What you are asked to do
Scan the lines below for "благодарности" and copy the matches.

Given data
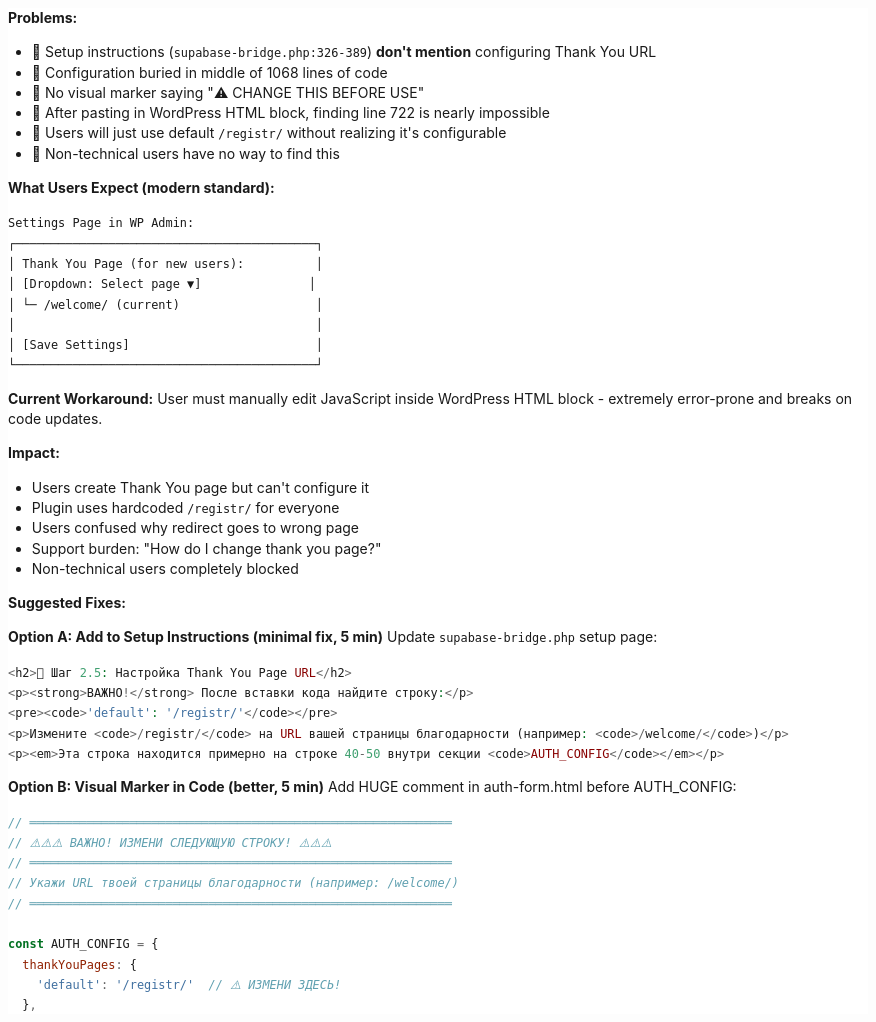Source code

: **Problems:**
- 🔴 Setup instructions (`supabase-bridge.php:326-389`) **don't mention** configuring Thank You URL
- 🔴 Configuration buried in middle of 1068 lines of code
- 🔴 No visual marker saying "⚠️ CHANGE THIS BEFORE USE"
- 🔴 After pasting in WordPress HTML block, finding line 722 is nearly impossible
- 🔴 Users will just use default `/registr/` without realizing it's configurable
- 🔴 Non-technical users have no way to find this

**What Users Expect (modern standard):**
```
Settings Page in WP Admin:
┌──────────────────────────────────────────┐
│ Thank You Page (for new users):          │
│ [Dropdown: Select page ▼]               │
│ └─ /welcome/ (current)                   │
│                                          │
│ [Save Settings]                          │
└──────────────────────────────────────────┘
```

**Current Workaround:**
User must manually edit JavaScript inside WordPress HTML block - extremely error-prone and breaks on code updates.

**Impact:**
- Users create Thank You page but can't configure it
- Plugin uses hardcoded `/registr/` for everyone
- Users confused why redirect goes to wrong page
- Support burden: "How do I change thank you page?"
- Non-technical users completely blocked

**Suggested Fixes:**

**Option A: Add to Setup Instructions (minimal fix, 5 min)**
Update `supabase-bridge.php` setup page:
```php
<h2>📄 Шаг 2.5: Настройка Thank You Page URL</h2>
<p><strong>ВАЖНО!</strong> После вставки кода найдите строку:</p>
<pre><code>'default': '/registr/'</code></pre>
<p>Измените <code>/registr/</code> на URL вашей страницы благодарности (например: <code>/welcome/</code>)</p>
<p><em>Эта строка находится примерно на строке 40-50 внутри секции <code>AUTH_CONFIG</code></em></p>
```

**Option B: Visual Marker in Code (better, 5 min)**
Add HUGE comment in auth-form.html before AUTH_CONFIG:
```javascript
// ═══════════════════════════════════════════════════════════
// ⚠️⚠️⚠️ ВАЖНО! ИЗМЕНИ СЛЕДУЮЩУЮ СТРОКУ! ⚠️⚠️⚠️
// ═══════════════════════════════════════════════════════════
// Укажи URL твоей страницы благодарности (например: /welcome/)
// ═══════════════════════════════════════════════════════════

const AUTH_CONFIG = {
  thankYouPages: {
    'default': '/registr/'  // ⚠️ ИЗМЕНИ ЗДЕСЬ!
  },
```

Solution to the problem
<p>Измените <code>/registr/</code> на URL вашей страницы благодарности (например: <code>/welcome/</code>)</p>
// Укажи URL твоей страницы благодарности (например: /welcome/)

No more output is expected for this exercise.